Massachusetts has many great schools and many great school districts. And as a parent, I took it for granted that my kids were going to go to the kind of school where they would get the education they needed to be successful.
But not every school district in Massachusetts is delivering on behalf of the kids that it serves. That’s why we have public charter schools today – the vast majority of which operate in urban communities where nearly half of children attend underperforming schools.
Public charters have been the path to success for many children who had no other options. But right now, 32,000 kids sit on waiting lists hoping they’ll get into one.
Their parents, for the most part, live in cities like Boston, Lawrence and Springfield. They work really hard to try and do what they can to provide for their families and serve their communities.
As a parent, I know the most important gift I can give to my children is the opportunity to attend a school that’s going to prepare them for success later in life.
Question 2 is about parents who don’t have that choice. Parents who can’t send their kids to private school or parochial school. Parents who can’t afford to move. The local public school is make or break for them.
I’ve met many of these parents. And if you’ve been to a charter school lottery, you see a lot of tears. Those who get into public charter schools cry because of the opportunity. Those who don’t get in—and there’s a lot more who don’t—they cry too, because they think their kids should get something so fundamental to their future.
All these families are looking for is an opportunity to send their kids to the same great school their neighbors do. In many cases, they live right across the street or right next door to people whose kids get to go to a public charter where they’re getting the kind of education they need. But because of the cap on public charters in Massachusetts, they can’t.
With Question 2, we have a unique opportunity to give parents in nine urban communities the choice that so many parents in Massachusetts already have. Public charter schools have proven to be successful at both improving the test scores of the kids who go to those schools but more importantly preparing them for success later on.
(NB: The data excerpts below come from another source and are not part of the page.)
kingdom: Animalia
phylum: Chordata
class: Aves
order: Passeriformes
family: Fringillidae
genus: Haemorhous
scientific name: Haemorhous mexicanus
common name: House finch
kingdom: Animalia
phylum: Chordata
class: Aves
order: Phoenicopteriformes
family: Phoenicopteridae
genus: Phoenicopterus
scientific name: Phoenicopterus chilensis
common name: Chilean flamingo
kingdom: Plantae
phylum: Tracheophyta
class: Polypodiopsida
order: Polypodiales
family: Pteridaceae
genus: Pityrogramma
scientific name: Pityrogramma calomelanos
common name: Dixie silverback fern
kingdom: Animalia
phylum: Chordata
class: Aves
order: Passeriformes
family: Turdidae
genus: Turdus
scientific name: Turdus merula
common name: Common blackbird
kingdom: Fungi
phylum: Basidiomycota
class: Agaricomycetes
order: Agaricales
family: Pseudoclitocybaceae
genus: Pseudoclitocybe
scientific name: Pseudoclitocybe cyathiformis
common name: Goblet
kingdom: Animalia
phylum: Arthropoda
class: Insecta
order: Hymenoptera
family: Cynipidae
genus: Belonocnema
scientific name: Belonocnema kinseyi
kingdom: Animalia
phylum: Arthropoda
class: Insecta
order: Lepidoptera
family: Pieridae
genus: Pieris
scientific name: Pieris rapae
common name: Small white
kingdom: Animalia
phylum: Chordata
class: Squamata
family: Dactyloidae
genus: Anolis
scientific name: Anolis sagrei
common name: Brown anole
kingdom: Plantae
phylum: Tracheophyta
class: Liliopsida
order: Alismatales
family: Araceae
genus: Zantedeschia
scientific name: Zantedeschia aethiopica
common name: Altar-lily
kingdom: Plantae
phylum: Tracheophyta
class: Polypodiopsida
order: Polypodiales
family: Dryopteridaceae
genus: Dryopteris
The notion that public charters take money from district schools has been disproven over and over again by organizations as diverse as the Massachusetts Taxpayers Foundation, the Brookings Institution, the Manhattan Institute, and the Boston Foundation. Virtually everyone who has studied this issue has found that public charter schools have resulted in more money being spent on public education in Massachusetts, not less.
The math backs this up. Charter schools educate 4% of the student population, and they spend 4% of the money.
But at the end of the day, Question 2 isn’t about money. It’s about who we are as a Commonwealth.
This is Massachusetts, the home of public education. In so many ways, we have been the first in the nation to deal with the question of equality and opportunity. Here we have a 20-year track record of public charter schools delivering for kids in urban districts where too many schools have been underperforming for decades.
If you like your school, Question 2 won’t affect you. It focuses on nine urban communities where traditional public schools are failing and kids deserve better.
This is our opportunity as a Commonwealth to speak loudly and say that we believe in giving everybody an opportunity, by giving kids access to schools that will make it possible for them to be successful in life.
It’s not an experiment anymore. It’s not a demonstration or a “what if.” We have years and years of practical experience and knowledge with Commonwealth public charter schools. As important, we have overwhelming evidence of kids, parents and families who have found what they are looking for in these schools. Now is our opportunity to say to 32,000 who simply want something bigger and better for their children that wherever you live your kids deserve the kind of education that’s going to make them successful.
This is our time and our chance. We should all vote Yes on Question 2.
The writer is the Governor of Massachusetts. He lives in Swampscott.